F.2 Self-Description Format
===========================

A target description annex is an XML (http://www.w3.org/XML/) document
which complies with the Document Type Definition provided in the GDB
sources in `gdb/features/gdb-target.dtd'.  This means you can use
generally available tools like `xmllint' to check that your feature
descriptions are well-formed and valid.  However, to help people
unfamiliar with XML write descriptions for their targets, we also
describe the grammar here.

   At the moment, target descriptions can only describe register sets,
to be accessed via the remote protocol `g', `G', `p' and `P' requests.
We hope to extend the format to include other kinds of information,
like memory maps.

   Here is a simple sample target description:
     <?xml version="1.0"?>
     <!DOCTYPE target SYSTEM "gdb-target.dtd">
     <target>
       <feature name="bar">
         <reg name="s0" bitsize="32"/>
         <reg name="s1" bitsize="32" type="float"/>
       </feature>

       <feature-set>
         <feature-ref name="bar" base-regnum="1"/>
       </feature-set>
     </target>
   This describes a simple target feature set which only contains two
registers, named `s0' (a 32-bit integer register) and `s1' (a 32-bit
floating point register).

   A target description has the overall form:
     <?xml version="1.0"?>
     <!DOCTYPE target SYSTEM "gdb-target.dtd">
     <target>
       FEATURE...
       FEATURE-SET
     </target>
   The description is generally insensitive to whitespace and line
breaks, under the usual common-sense rules.  The ellipsis (`...') after
FEATURE indicates that FEATURE may appear zero or more times.

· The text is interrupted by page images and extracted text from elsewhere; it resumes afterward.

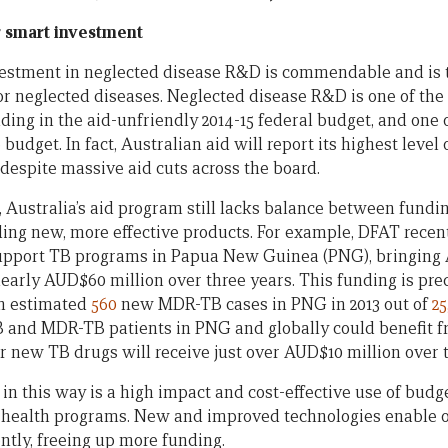
 smart investment
estment in neglected disease R&D is commendable and is t
or neglected diseases. Neglected disease R&D is one of the 
ing in the aid-unfriendly 2014-15 federal budget, and one 
 budget. In fact, Australian aid will report its highest level
 despite massive aid cuts across the board.
Australia’s aid program still lacks balance between fundin
nding new, more effective products. For example, DFAT recen
support TB programs in Papua New Guinea (PNG), bringing A
early AUD$60 million over three years. This funding is pre
n estimated
560
new MDR-TB cases in PNG in 2013 out of
25
TB and MDR-TB patients in PNG and globally could benefit f
 new TB drugs will receive just over AUD$10 million over t
in this way is a high impact and cost-effective use of budg
er health programs. New and improved technologies enable 
ently, freeing up more funding.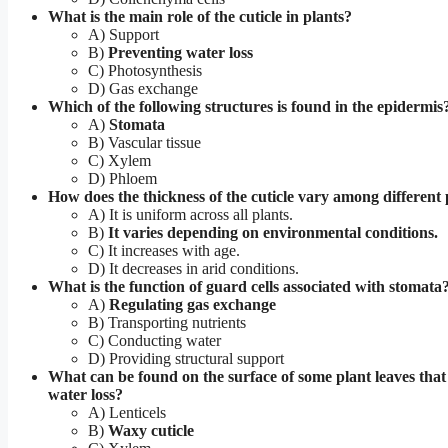
What is the main role of the cuticle in plants?
A) Support
B)
Preventing water loss
C) Photosynthesis
D) Gas exchange
Which of the following structures is found in the epidermis
A)
Stomata
B) Vascular tissue
C) Xylem
D) Phloem
How does the thickness of the cuticle vary among different 
A) It is uniform across all plants.
B)
It varies depending on environmental conditions.
C) It increases with age.
D) It decreases in arid conditions.
What is the function of guard cells associated with stomata
A)
Regulating gas exchange
B) Transporting nutrients
C) Conducting water
D) Providing structural support
What can be found on the surface of some plant leaves tha
water loss?
A) Lenticels
B)
Waxy cuticle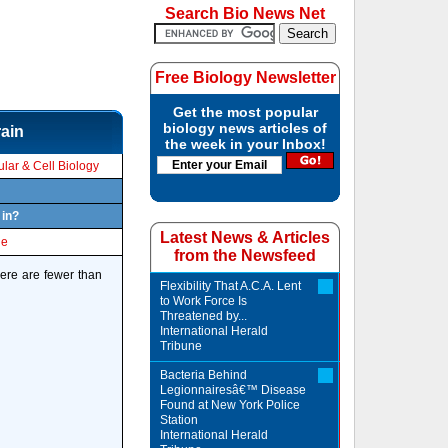
Search Bio News Net
Free Biology Newsletter
Get the most popular
biology news articles of
rain
the week in your Inbox!
lar & Cell Biology
 in?
Latest News & Articles
le
from the Newsfeed
here are fewer than
Flexibility That A.C.A. Lent
to Work Force Is
Threatened by...
International Herald
Tribune
Bacteria Behind
Legionnairesâ€™ Disease
Found at New York Police
Station
International Herald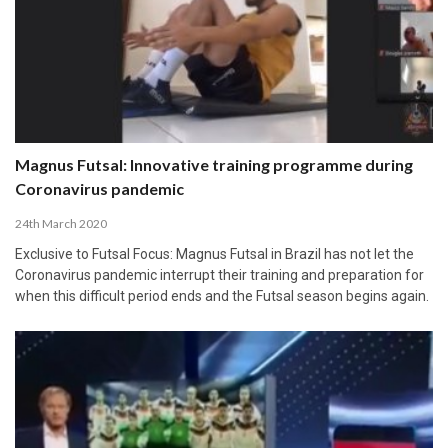
Magnus Futsal: Innovative training programme during
Coronavirus pandemic
24th March 2020
Exclusive to Futsal Focus: Magnus Futsal in Brazil has not let the
Coronavirus pandemic interrupt their training and preparation for
when this difficult period ends and the Futsal season begins again.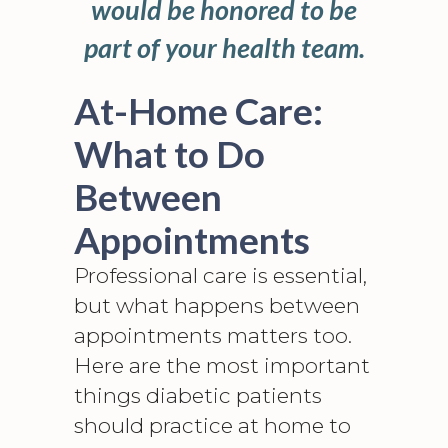
would be honored to be
part of your health team.
At-Home Care:
What to Do
Between
Appointments
Professional care is essential,
but what happens between
appointments matters too.
Here are the most important
things diabetic patients
should practice at home to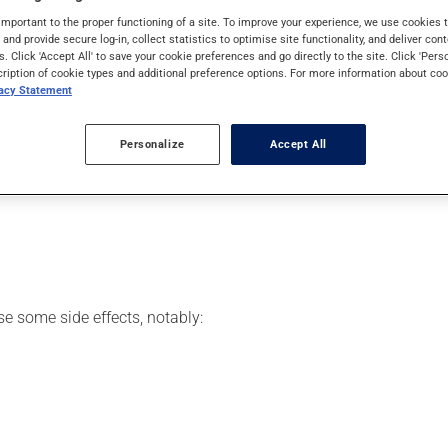
iency virus (HIV).
important to the proper functioning of a site. To improve your experience, we use cookie
s and provide secure log-in, collect statistics to optimise site functionality, and deliver cont
s. Click 'Accept All' to save your cookie preferences and go directly to the site. Click 'Pers
cription of cookie types and additional preference options. For more information about coo
vacy Statement
your pharmacist may have suggested a different schedule that is 
, or more often, than prescribed.
Personalize
Accept All
s beneficial effects. Be sure to keep an adequate supply on hand.
 skip the missed dose. Do not double the next dose to catch up.
se some side effects, notably: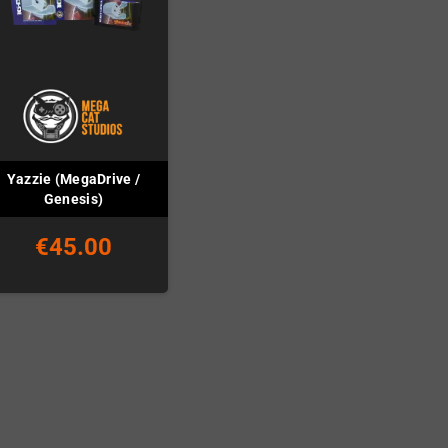
Yazzie (MegaDrive /
Genesis)
€45.00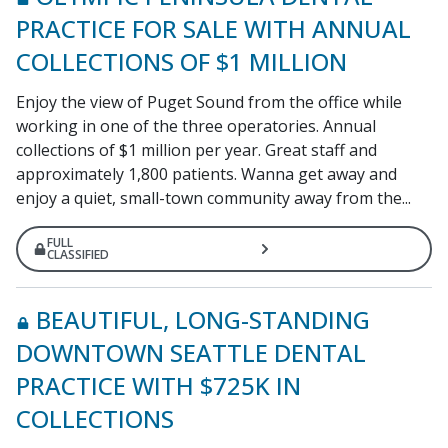
PRACTICE FOR SALE WITH ANNUAL
COLLECTIONS OF $1 MILLION
Enjoy the view of Puget Sound from the office while
working in one of the three operatories. Annual
collections of $1 million per year. Great staff and
approximately 1,800 patients. Wanna get away and
enjoy a quiet, small-town community away from the...
FULL
CLASSIFIED
BEAUTIFUL, LONG-STANDING
DOWNTOWN SEATTLE DENTAL
PRACTICE WITH $725K IN
COLLECTIONS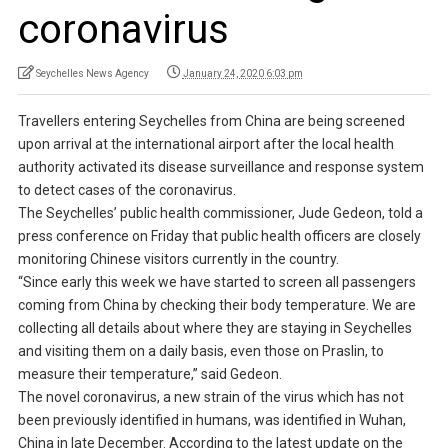
coronavirus
Seychelles News Agency
January 24, 2020 6:03 pm
Travellers entering Seychelles from China are being screened
upon arrival at the international airport after the local health
authority activated its disease surveillance and response system
to detect cases of the coronavirus.
The Seychelles’ public health commissioner, Jude Gedeon, told a
press conference on Friday that public health officers are closely
monitoring Chinese visitors currently in the country.
“Since early this week we have started to screen all passengers
coming from China by checking their body temperature. We are
collecting all details about where they are staying in Seychelles
and visiting them on a daily basis, even those on Praslin, to
measure their temperature,” said Gedeon.
The novel coronavirus, a new strain of the virus which has not
been previously identified in humans, was identified in Wuhan,
China in late December. According to the latest update on the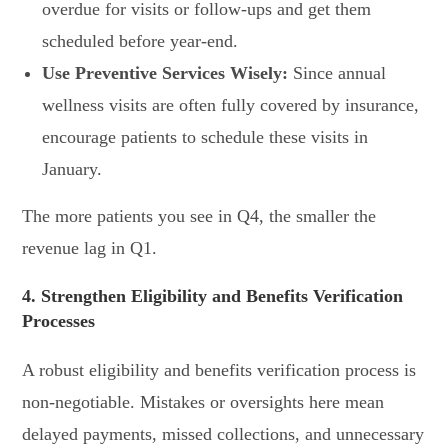
overdue for visits or follow-ups and get them
scheduled before year-end.
Use Preventive Services Wisely:
Since annual
wellness visits are often fully covered by insurance,
encourage patients to schedule these visits in
January.
The more patients you see in Q4, the smaller the
revenue lag in Q1.
4. Strengthen Eligibility and Benefits Verification
Processes
A robust eligibility and benefits verification process is
non-negotiable. Mistakes or oversights here mean
delayed payments, missed collections, and unnecessary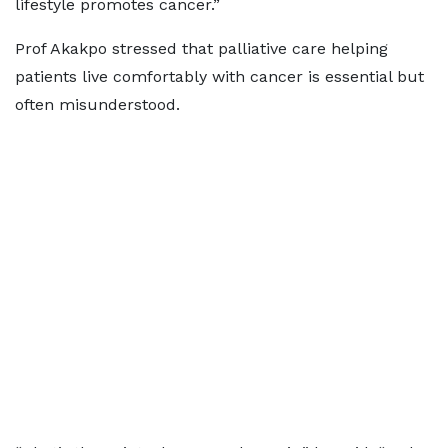
lifestyle promotes cancer.”
Prof Akakpo stressed that palliative care helping
patients live comfortably with cancer is essential but
often misunderstood.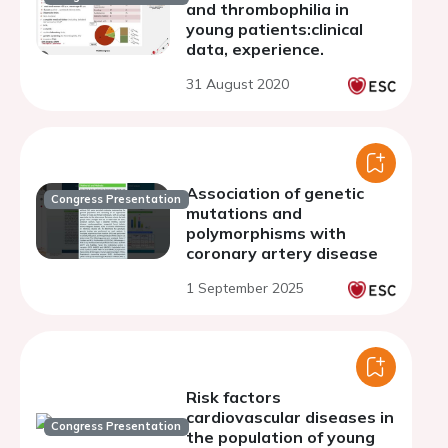
and thrombophilia in
young patients:clinical
data, experience.
31 August 2020
Association of genetic
Congress Presentation
mutations and
polymorphisms with
coronary artery disease
1 September 2025
Risk factors
cardiovascular diseases in
Congress Presentation
the population of young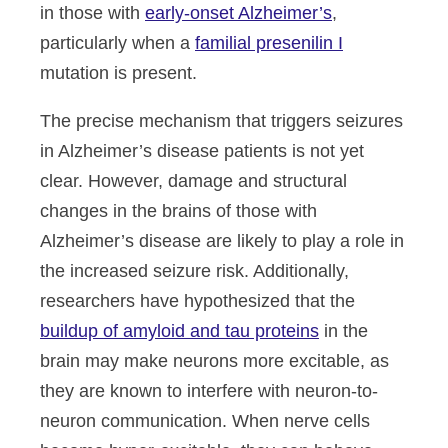
in those with
early-onset Alzheimer’s
,
particularly when a
familial presenilin I
mutation is present.
The precise mechanism that triggers seizures
in Alzheimer’s disease patients is not yet
clear. However, damage and structural
changes in the brains of those with
Alzheimer’s disease are likely to play a role in
the increased seizure risk. Additionally,
researchers have hypothesized that the
buildup of amyloid and tau proteins
in the
brain may make neurons more excitable, as
they are known to interfere with neuron-to-
neuron communication. When nerve cells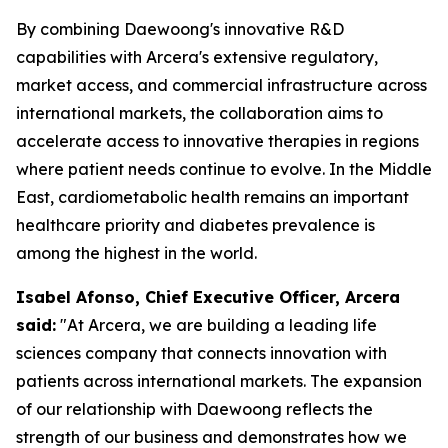
By combining Daewoong's innovative R&D
capabilities with Arcera's extensive regulatory,
market access, and commercial infrastructure across
international markets, the collaboration aims to
accelerate access to innovative therapies in regions
where patient needs continue to evolve. In the Middle
East, cardiometabolic health remains an important
healthcare priority and diabetes prevalence is
among the highest in the world.
Isabel Afonso, Chief Executive Officer, Arcera
said:
"At Arcera, we are building a leading life
sciences company that connects innovation with
patients across international markets. The expansion
of our relationship with Daewoong reflects the
strength of our business and demonstrates how we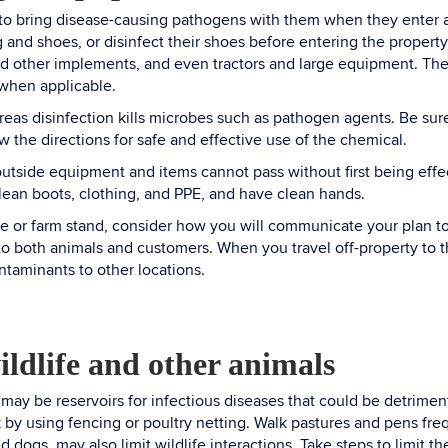
to bring disease-causing pathogens with them when they enter an
g and shoes, or disinfect their shoes before entering the property
nd other implements, and even tractors and large equipment. T
 when applicable.
eas disinfection kills microbes such as pathogen agents. Be sure t
w the directions for safe and effective use of the chemical.
outside equipment and items cannot pass without first being effe
clean boots, clothing, and PPE, and have clean hands.
re or farm stand, consider how you will communicate your plan to 
o both animals and customers. When you travel off-property to th
ontaminants to other locations.
ildlife and other animals
 may be reservoirs for infectious diseases that could be detrimen
by using fencing or poultry netting. Walk pastures and pens frequ
d dogs, may also limit wildlife interactions. Take steps to limit 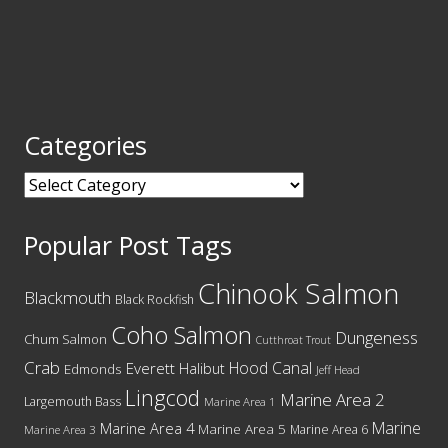
Categories
Categories
Popular Post Tags
Chinook Salmon
Blackmouth
Black Rockfish
Coho Salmon
Dungeness
Chum Salmon
Cutthroat Trout
Crab
Hood Canal
Everett
Halibut
Edmonds
Jeff Head
Lingcod
Marine Area 2
Largemouth Bass
Marine Area 1
Marine
Marine Area 4
Marine Area 5
Marine Area 6
Marine Area 3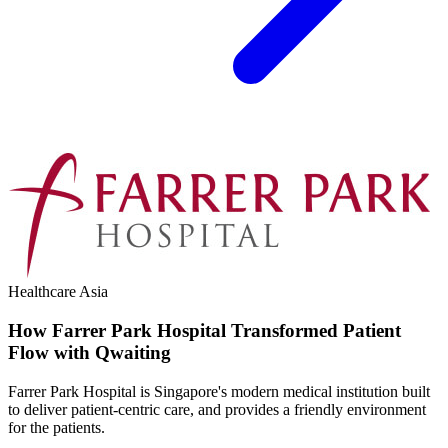
Healthcare
Asia
How Farrer Park Hospital Transformed Patient
Flow with Qwaiting
Farrer Park Hospital is Singapore's modern medical institution built
to deliver patient-centric care, and provides a friendly environment
for the patients.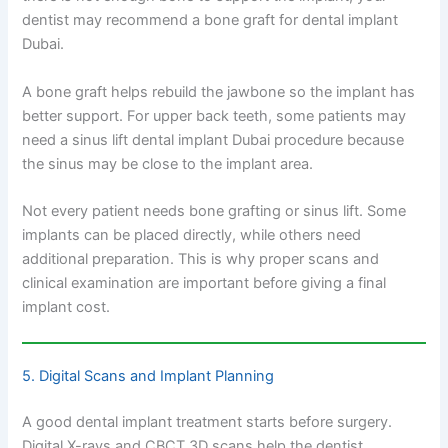
dentist may recommend a bone graft for dental implant
Dubai.
A bone graft helps rebuild the jawbone so the implant has
better support. For upper back teeth, some patients may
need a sinus lift dental implant Dubai procedure because
the sinus may be close to the implant area.
Not every patient needs bone grafting or sinus lift. Some
implants can be placed directly, while others need
additional preparation. This is why proper scans and
clinical examination are important before giving a final
implant cost.
5. Digital Scans and Implant Planning
A good dental implant treatment starts before surgery.
Digital X-rays and CBCT 3D scans help the dentist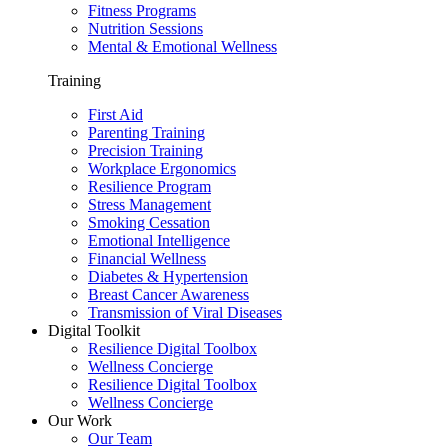
Fitness Programs
Nutrition Sessions
Mental & Emotional Wellness
Training
First Aid
Parenting Training
Precision Training
Workplace Ergonomics
Resilience Program
Stress Management
Smoking Cessation
Emotional Intelligence
Financial Wellness
Diabetes & Hypertension
Breast Cancer Awareness
Transmission of Viral Diseases
Digital Toolkit
Resilience Digital Toolbox
Wellness Concierge
Resilience Digital Toolbox
Wellness Concierge
Our Work
Our Team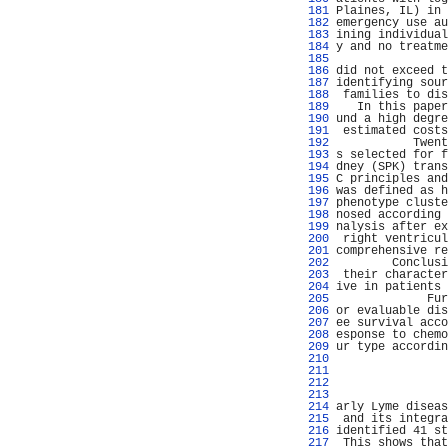
 181 
Plaines, IL) in 
 182 
emergency use au
 183 
ining individual
 184 
y and no treatme
 185 
 186 
did not exceed t
 187 
identifying sour
 188 
 families to dis
 189 
   In this paper
 190 
und a high degre
 191 
 estimated costs
 192 
           Twent
 193 
s selected for f
 194 
dney (SPK) trans
 195 
C principles and
 196 
was defined as h
 197 
phenotype cluste
 198 
nosed according 
 199 
nalysis after ex
 200 
 right ventricul
 201 
comprehensive re
 202 
        Conclusi
 203 
 their character
 204 
ive in patients 
 205 
             Fur
 206 
or evaluable dis
 207 
ee survival acco
 208 
esponse to chemo
 209 
ur type accordin
 210 
                
 211 
                
 212 
                
 213 
                
 214 
arly Lyme diseas
 215 
 and its integra
 216 
identified 41 st
 217 
 This shows that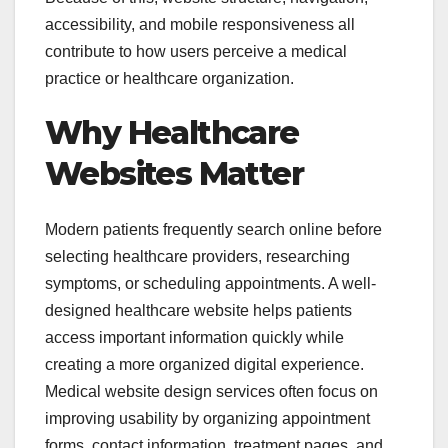
accessibility, and mobile responsiveness all
contribute to how users perceive a medical
practice or healthcare organization.
Why Healthcare
Websites Matter
Modern patients frequently search online before
selecting healthcare providers, researching
symptoms, or scheduling appointments. A well-
designed healthcare website helps patients
access important information quickly while
creating a more organized digital experience.
Medical website design services often focus on
improving usability by organizing appointment
forms, contact information, treatment pages, and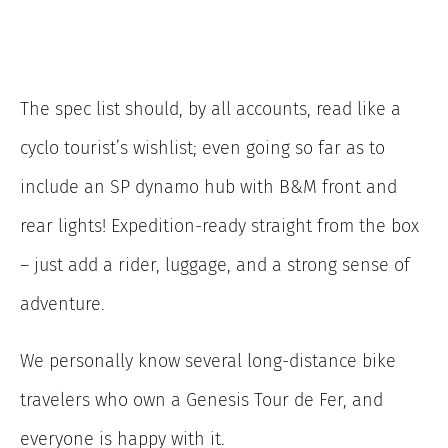
The spec list should, by all accounts, read like a
cyclo tourist’s wishlist; even going so far as to
include an SP dynamo hub with B&M front and
rear lights! Expedition-ready straight from the box
– just add a rider, luggage, and a strong sense of
adventure.
We personally know several long-distance bike
travelers who own a Genesis Tour de Fer, and
everyone is happy with it.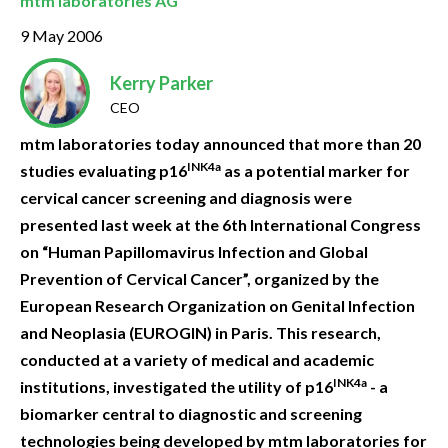
mtm laboratories AG
9 May 2006
Kerry Parker
CEO
mtm laboratories today announced that more than 20
INK4a
studies evaluating p16
as a potential marker for
cervical cancer screening and diagnosis were
presented last week at the 6th International Congress
on “Human Papillomavirus Infection and Global
Prevention of Cervical Cancer”, organized by the
European Research Organization on Genital Infection
and Neoplasia (EUROGIN) in Paris. This research,
conducted at a variety of medical and academic
INK4a
institutions, investigated the utility of p16
- a
biomarker central to diagnostic and screening
technologies being developed by mtm laboratories for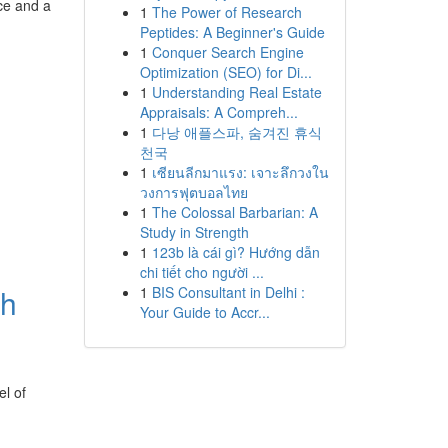
ce and a
1
The Power of Research
Peptides: A Beginner's Guide
1
Conquer Search Engine
Optimization (SEO) for Di...
1
Understanding Real Estate
Appraisals: A Compreh...
1
다낭 애플스파, 숨겨진 휴식
천국
1
เซียนลีกมาแรง: เจาะลึกวงใน
วงการฟุตบอลไทย
1
The Colossal Barbarian: A
Study in Strength
1
123b là cái gì? Hướng dẫn
chi tiết cho người ...
th
1
BIS Consultant in Delhi :
Your Guide to Accr...
el of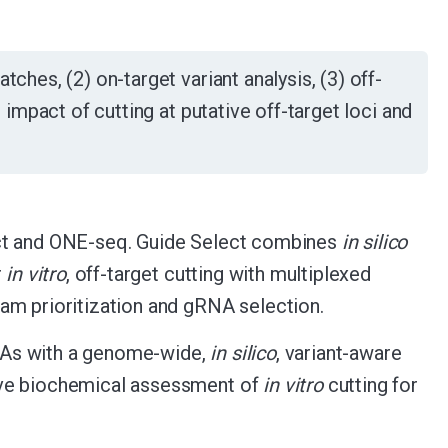
ches, (2) on-target variant analysis, (3) off-
l impact of cutting at putative off-target loci and
ect and ONE-seq. Guide Select combines
in silico
r
in vitro
, off-target cutting with multiplexed
am prioritization and gRNA selection.
NAs with a genome-wide,
in silico
, variant-aware
ive biochemical assessment of
in vitro
cutting for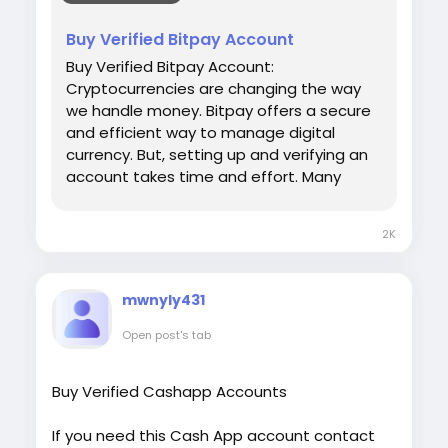
#USAaccounts
#russia
#bitcoin
#nepal
[caption id="attachment_286"
#socialmedia
#Twitter
#facebook
#bigtits
Buy Verified Bitpay Account
align="aligncenter" width="450"]
#teen18
+
#ass
#milf
#bbw
#babe
#latina
UsaViralExon.Com[/caption]
Buy Verified Bitpay Account:
#ebony
#toys
Cryptocurrencies are changing the way
we handle money. Bitpay offers a secure
and efficient way to manage digital
currency. But, setting up and verifying an
account takes time and effort. Many
people prefer to buy a verified Bitpay
account. This saves time and ensures
2K
hassle-free transactions. Our Product
provide: ✅We always deliver what we
promise, guaranteed. ✅We bring you real
mwnyly431
users who are of high quality. ✅USA, UK,
CA, and more. ✅If you’re not happy, we’ll
Open post's tab
give your money back. ✅All profile setup
properly. ♠ Contact US ♠ Email:
Buy Verified Cashapp Accounts
sellsvcc@gmail.com Telegram: @sellsvcc
Whatsapp: +16627405607
If you need this Cash App account contact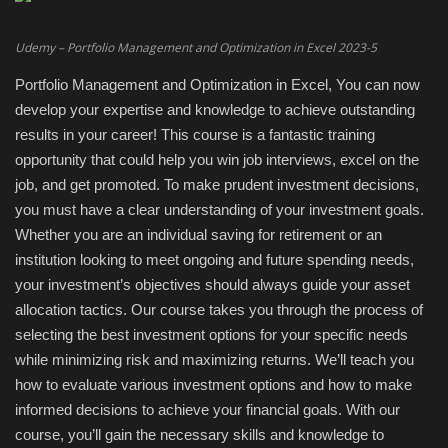
Engineering specialized
Udemy – Portfolio Management and Optimization in Excel 2023-5
Portfolio Management and Optimization in Excel, You can now
E-Learning
develop your expertise and knowledge to achieve outstanding
results in your career! This course is a fantastic training
Mobile Tools
opportunity that could help you win job interviews, excel on the
job, and get promoted. To make prudent investment decisions,
Programming
you must have a clear understanding of your investment goals.
Whether you are an individual saving for retirement or an
Converter
institution looking to meet ongoing and future spending needs,
your investment’s objectives should always guide your asset
Antivirus firewall
allocation tactics. Our course takes you through the process of
selecting the best investment options for your specific needs
Common Software
while minimizing risk and maximizing returns. We’ll teach you
how to evaluate various investment options and how to make
Audio / Video editors
informed decisions to achieve your financial goals. With our
course, you’ll gain the necessary skills and knowledge to
Backup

   Each FEATURE names and describes a single feature of the target; at
the moment, features can only describe register sets.  The FEATURE-SET
cites particular features by name, pulling together a complete
description of the target.  A FEATURE has the form:
     <feature name="NAME">
       REG...
     </feature>
   This defines a feature named NAME; each feature's name must be
unique across the description.

   Each REG has the form:
     <reg name="NAME"
          bitsize="SIZE"
          [regnum="NUM"]
          [readonly="READ-ONLY"]
          [save-restore="SAVE-RESTORE"]
          [type="TYPE"]
          [group="GROUP"]/>
   Items in [brackets] are optional.  The components are as follows:

NAME
     The register's name; it must be unique within the target
     description.

BITSIZE
     The register's size, in bits.

REGNUM
     The register's number.  If omitted, a register's number is one
     greater than that of the previous register; the first register's
     number defaults to zero.  But also see the `feature-ref' element's
     `base-regnum' attribute, below--these register numbers are relative
     to the `base-regnum'.

READONLY
     Whether the register is read-only or not; this must be either
     `yes' or `no'.  The default is `no'.

SAVE-RESTORE
     Whether the register should be preserved across inferior function
     calls; this must be either `yes' or `no'.  The default is `yes'.

TYPE
     The type of the register.  At the moment, TYPE must be either
     `int' or `float'.  The default is `int'.

GROUP
     The register group to which this register belongs.  At the moment,
     GROUP must be either `general', `float', or `vector'.  If no GROUP
     is specified, GDB will select a register group based on the
     register's type.

   A FEATURE-SET binds together a set of features to describe a
complete target.  There can be only one FEATURE-SET in a target.  Each
FEATURE-SET has the form:
     <feature-set>
       FEATURE-REF...
     </feature-set>
   where each FEATURE-REF has the form:
     <feature-ref name="NAME" [base-regnum="N"]/>
   This means that the target includes the feature named NAME.  If the
`base-regnum' is present, that means that registers in the given
feature are numbered starting with N, until overridden by an explicit
register number.

   It can sometimes be valuable to split a target description up into
several different annexes, either for organizational purposes, or to
allow GDB to cache portions of the description that change rarely.  To
make this possible, you can replace any feature description with an
inclusion directive of the form:
     <xi:include href="ANNEX"/>
   When GDB encounters an element of this form, it will retrieve the
annex named ANNEX (or use its cached copy), and replace the inclusion
directive with the contents of that annex.

-- 
Daniel Jacobowitz
CodeSourcery

^ permalink raw reply	[flat|nested] 9+ messages in thread

* Re: Self-describing targets - a more concrete proposal
  2006-03-29 21:26 Self-describing targets - a more concrete proposal Daniel Jacobowitz
@ 2006-03-29 21:49 ` Eli Zaretskii
  2006-03-29 22:27   ` Jim Blandy
  0 siblings, 1 reply; 9+ messages in thread
From: Eli Zaretskii @ 2006-03-29 21:49 UTC (permalink / raw)
  To: gdb

> Date: Wed, 29 Mar 2006 11:16:25 -0500
> From: Daniel Jacobowitz <drow@false.org>
> 
> I would appreciate comments on the sample and documentation

Comments on the documentation are below.  Note that I needed to guess
what was in the Texinfo source, since you posted the Info output, so I
could have guessed wrong, and my comments might thus be off the target.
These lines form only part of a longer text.